Price patterns have zero predictive value, they just can be used to measure risk/reward. When it comes to patterns, correlated market is where it's at. When RSX tanks everytime Oil does, that's a pattern you can trade off of.
Markets haven't changed how price action moves at a baseline level in forever, someone will always lose and capitulate providing opportunity. If what you're doing only works for a week or even only for a year than you're just using a temporary niche or getting lucky that context just happens to match what you're doing. If you understand how the markets work at a deep level than you can trade virtually any market environment. Most strategies are just entry vehicles, it's context that matters. So of course if you're doing a strategy and market changes it can stop working.
It's all inclusive. Experience would be the most beneficial and covering the most ground but you can get context by other means too. What you're asking me to answer is pretty vast. I can list some things in not necessarily any particular order: #1 Macro directional bias (multiple different ways and theories to see this) but essentially is the market macro bullish or macro bearish. #2 Stability of the markets. Are lower time frames active? Meaning after a smaller pull back are buyers showing up in a consistent manner or do we have to pull back on a medium or larger time frame before active and consistent buying is taking place. Is the market just unstable and getting 5-10 points NQ swings in less than a second up and down? Well if you're running a tight stop strategy than probably need to not use that. #3 What did overnight and europe action do? Are we breaking relative highs and going higher? are we stopping before relative highs and having decent pullbacks? are we going above relative highs just a little bit and than candle closing back below the structure and dumping? #4 Is US opening happening more near the overnight lows or overnight highs? and how is it responding most days? Are we opening up and taking out the overnight low first or the overnight high and how do we respond after that. #5 Does it look like larger players are buying to sell or selling to buy? meaning in the micro price action does it look they are just getting people off sides moving market up to take it down or is actually accumulation for an extended move up that has intention for higher. I have no clue how to quantify this it's just a certain look the market gives when trading. Again I can't sit here and list every single thing, but that's just some examples. Context is all inclusive. It's just asking the basic questions: #1 What is the market doing? #2 Do you clearly see and understand what is going on? #3 What entry vehicle do you have to give yourself the best risk/reward to be able to capture that movement.

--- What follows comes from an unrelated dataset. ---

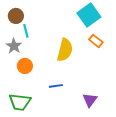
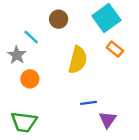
brown circle: (16, 16) -> (59, 19), moved
cyan line: (26, 31) -> (31, 37), turned -32
blue line: (56, 86) -> (88, 103), moved

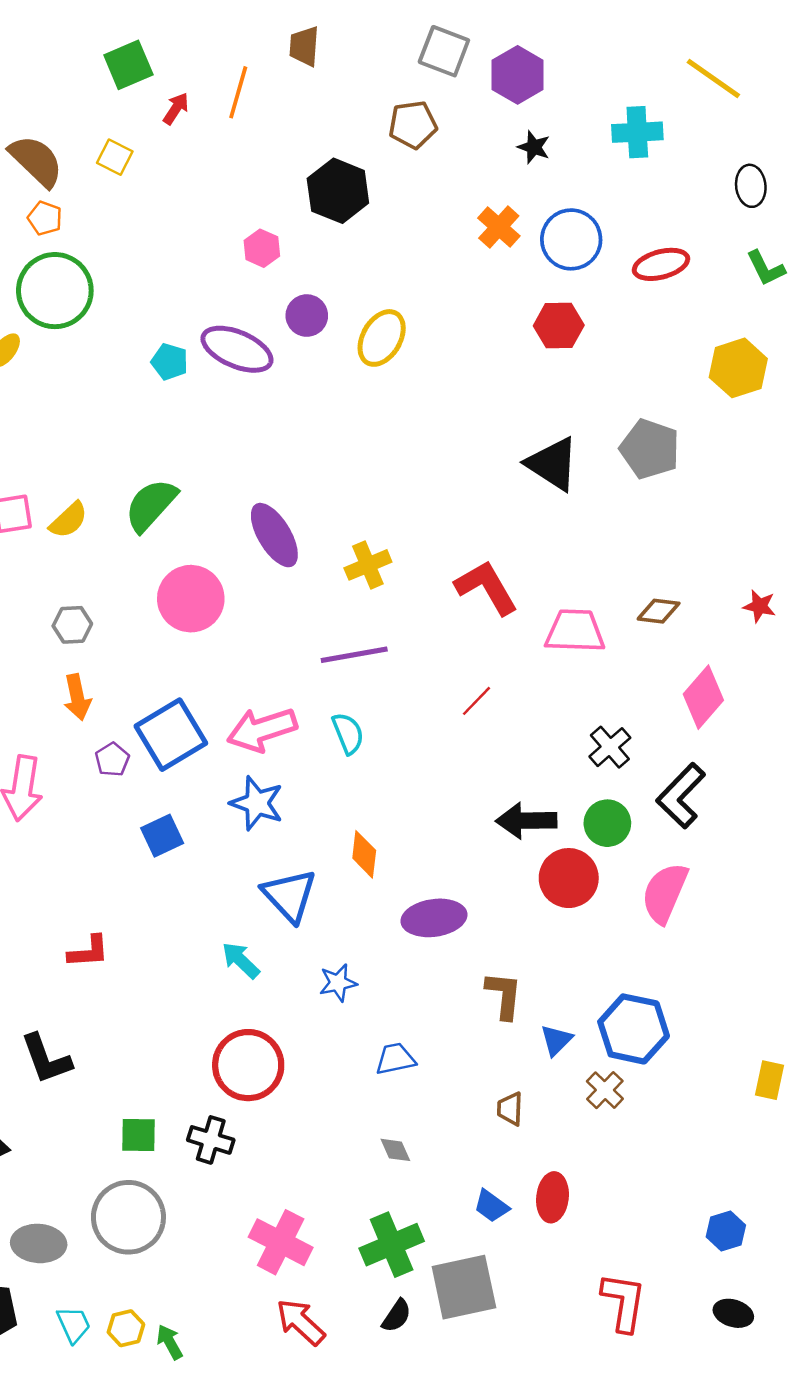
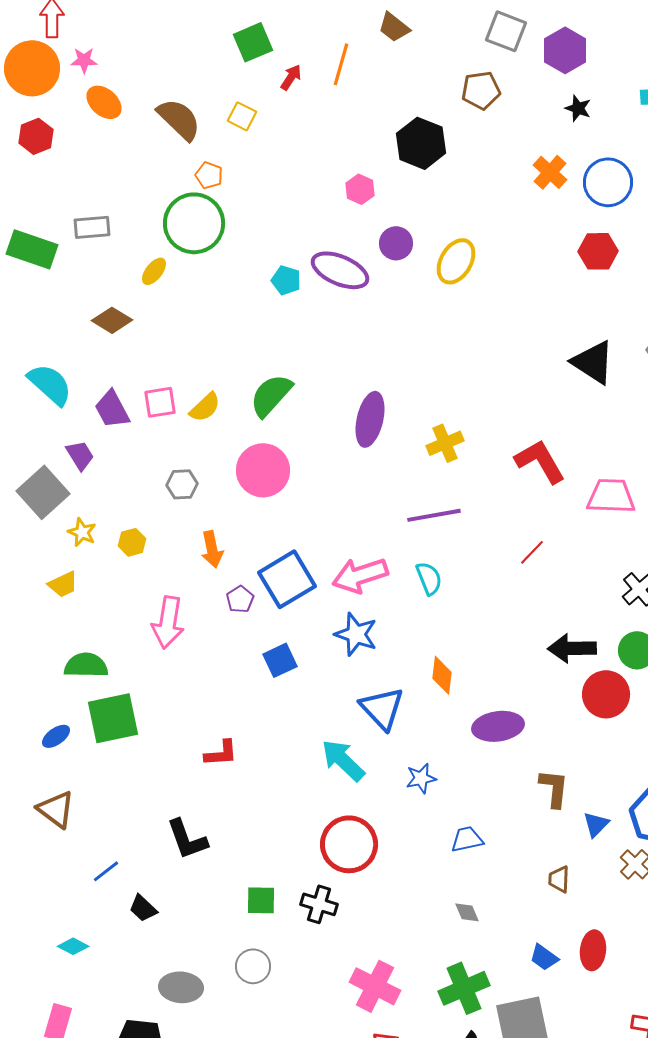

Totally related and agreed with you, experience is king in the markets. But there's always something new to learn, right? For me, it boils down to three things: Big picture, then specifics, Learning the market's language, Building a solid strategy: I define my risk tolerance and create clear entry and exit criteria based on my analysis. Even the best analysis can't guarantee success, so managing risk is crucial. It's a continuous learning process, and the ability to adapt your approach based on market conditions is key.